**Instructions for the task**
Count the lines in the data below that contain the string "Assault", with case counting. Reply with the number alone.

*** Begin section ***

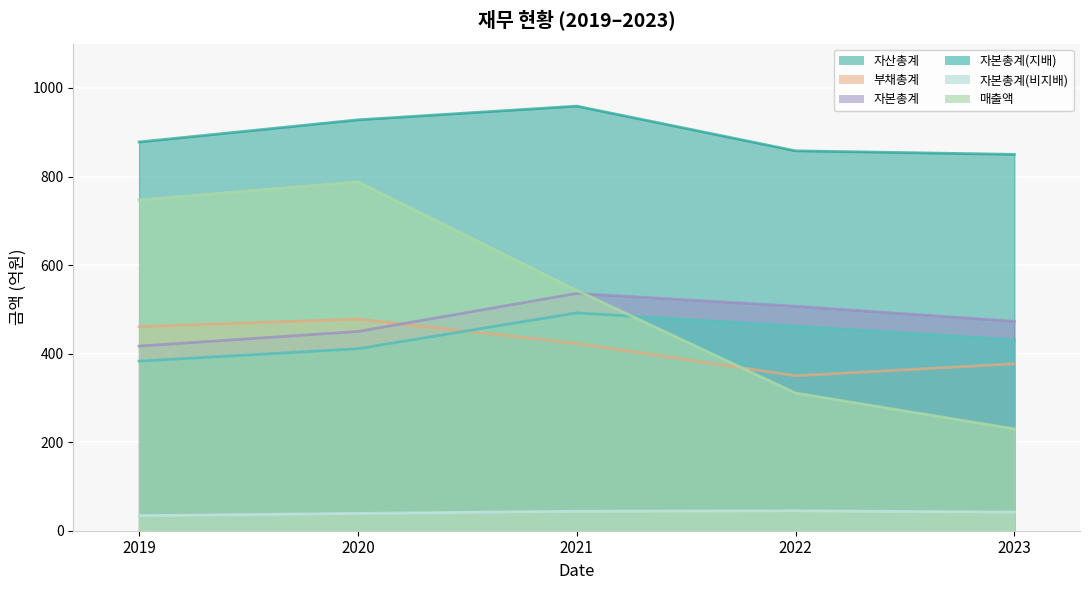

What is the sum of the 매출액 values at 2019 and 2020?

1535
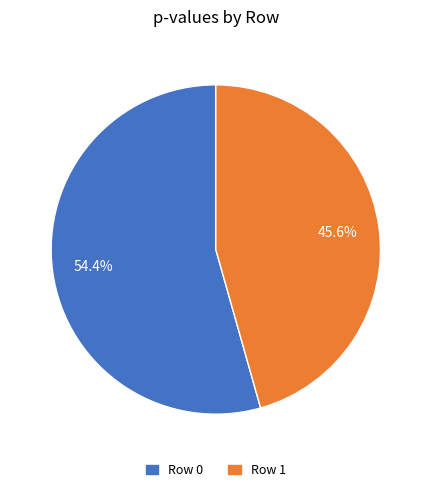

How many segments does this pie chart have?

2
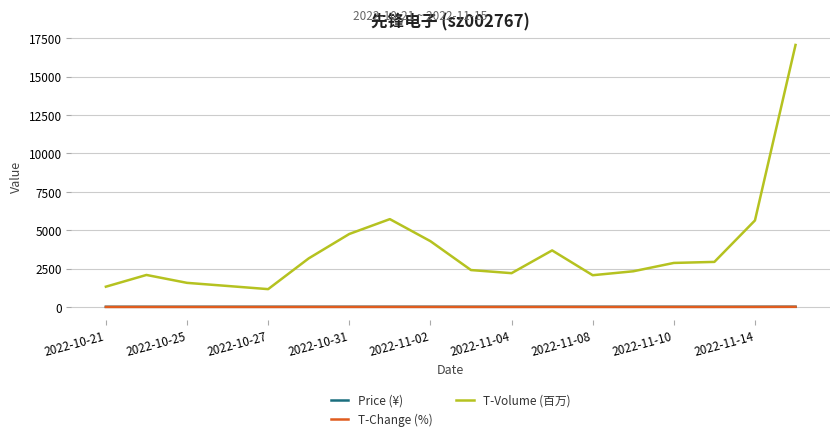

Which series has the largest range (max minus min)?

T-Volume (百万)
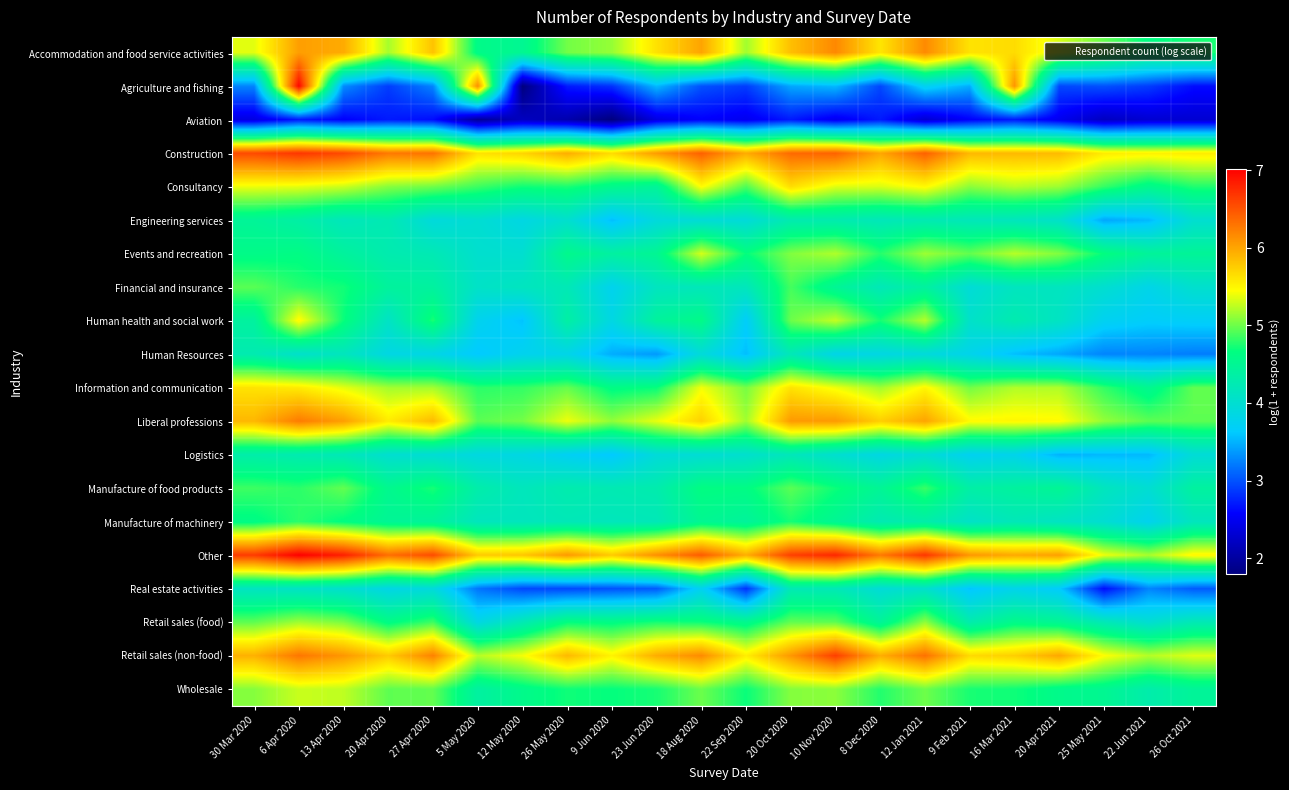

At how many categories does at least one series exceed 3?

22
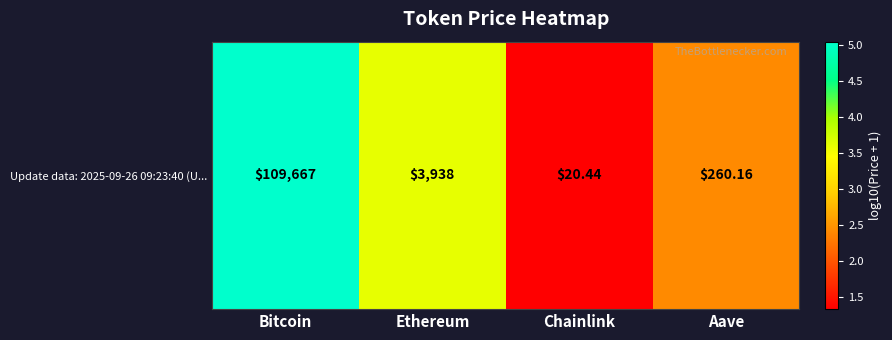

What is the approximate value at Ethereum?

3.6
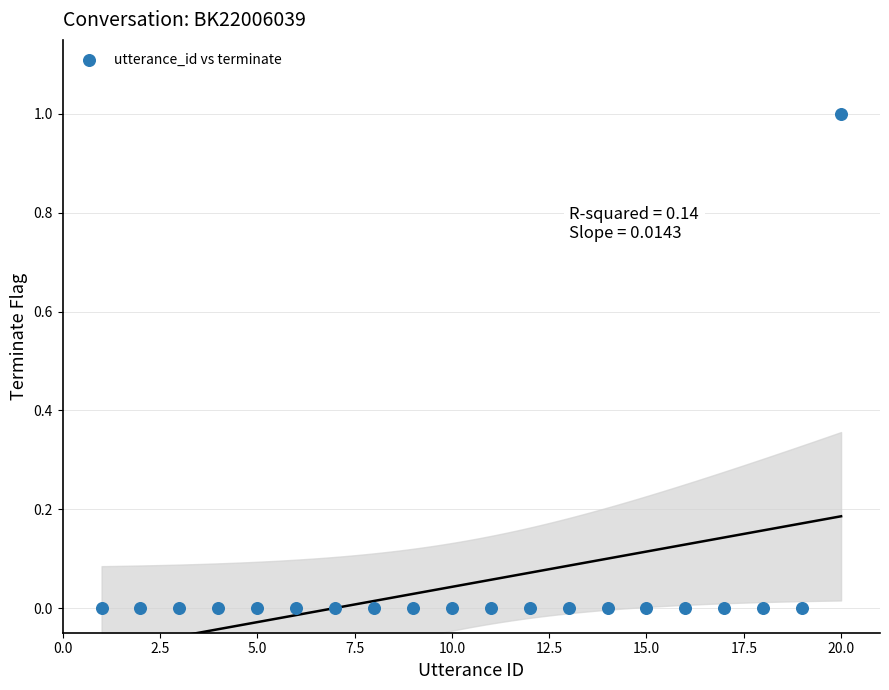

What is the range of X values (max minus min)?

19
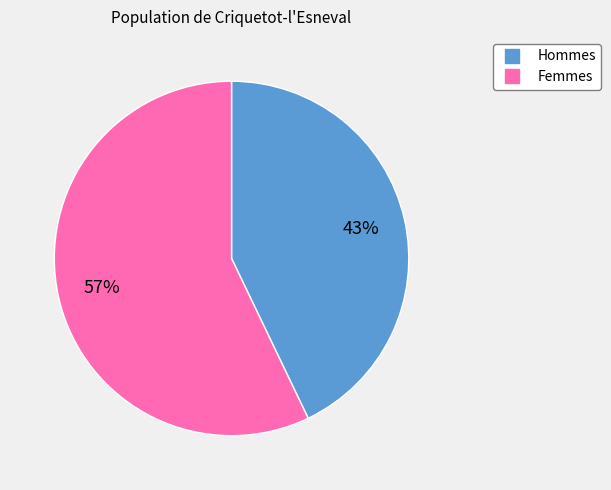

Does any single category account for the majority?

Yes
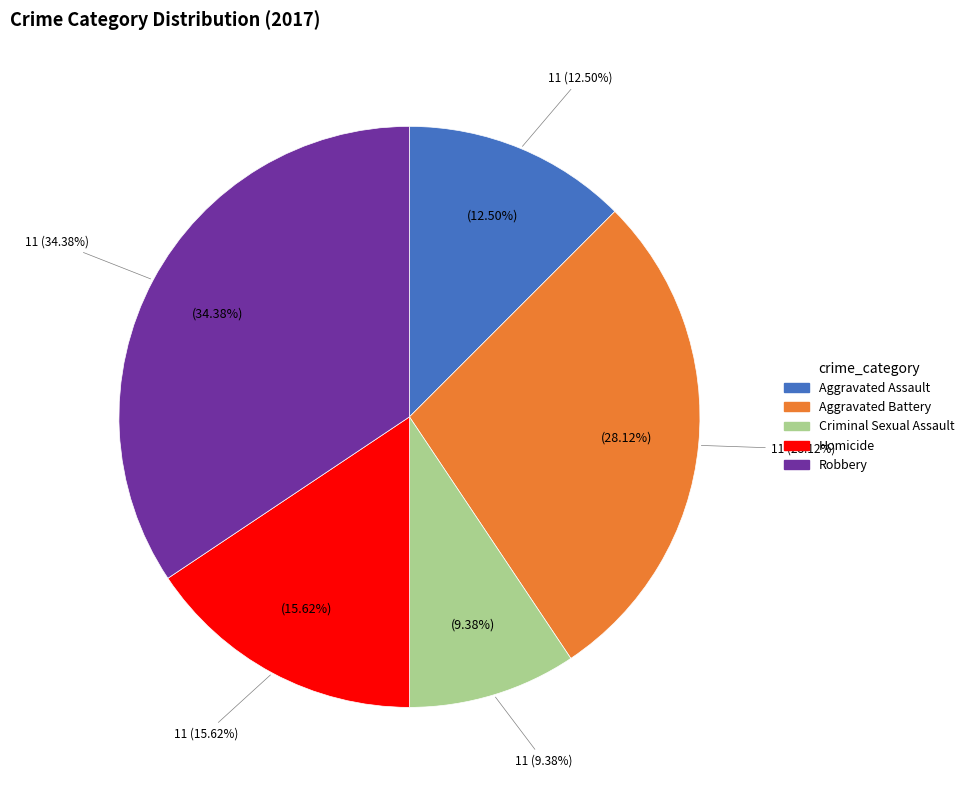

Between Criminal Sexual Assault and Aggravated Assault, which is larger?

Aggravated Assault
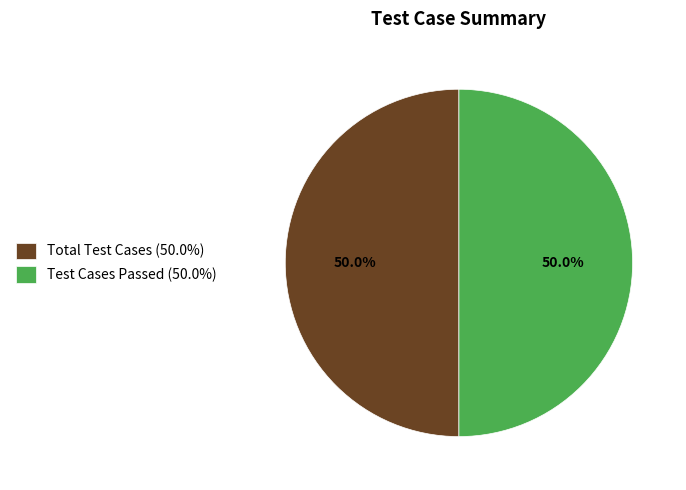

What portion of the pie excludes Test Cases Passed (50.0%)?

50.0%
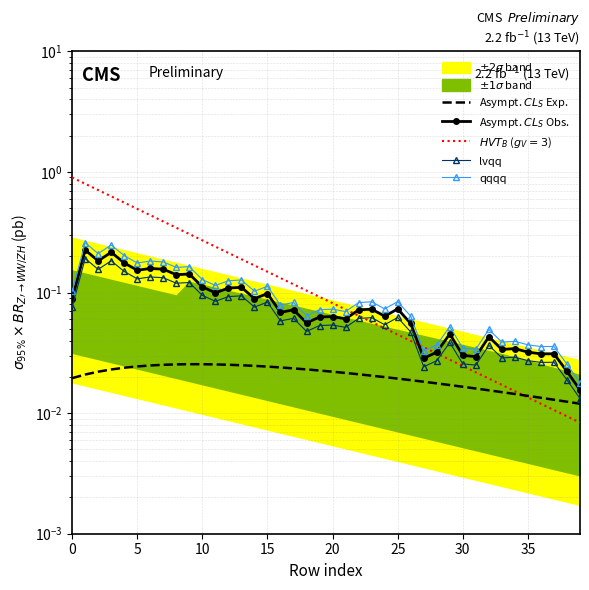

What is the difference between the second highest and minimum values in the Asympt. $CL_S$ Obs. series?

0.2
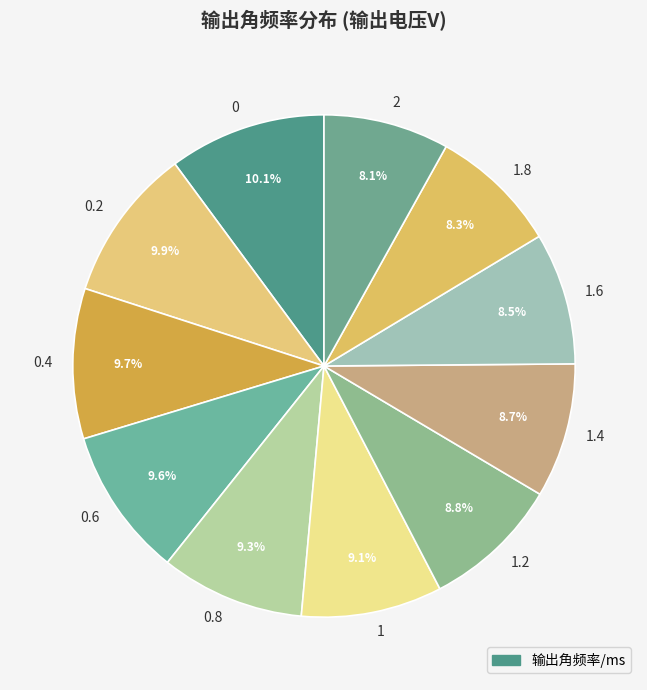

To the nearest percent, what is the average slice percentage?

9%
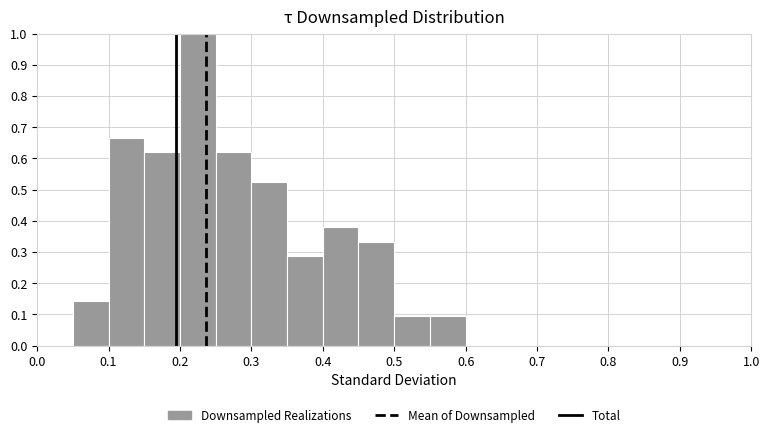

Reading left to right, transcribe this chart: for each bar, give the range it covers on the x-axis and its height. The values are not printed on the chart, so give them approximately, as read against the axis.

0.05 to 0.10: 0.14
0.10 to 0.15: 0.67
0.15 to 0.20: 0.62
0.20 to 0.25: 1.00
0.25 to 0.30: 0.62
0.30 to 0.35: 0.52
0.35 to 0.40: 0.29
0.40 to 0.45: 0.38
0.45 to 0.50: 0.33
0.50 to 0.55: 0.10
0.55 to 0.60: 0.10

*** End section ***

**Output of the exercise**
2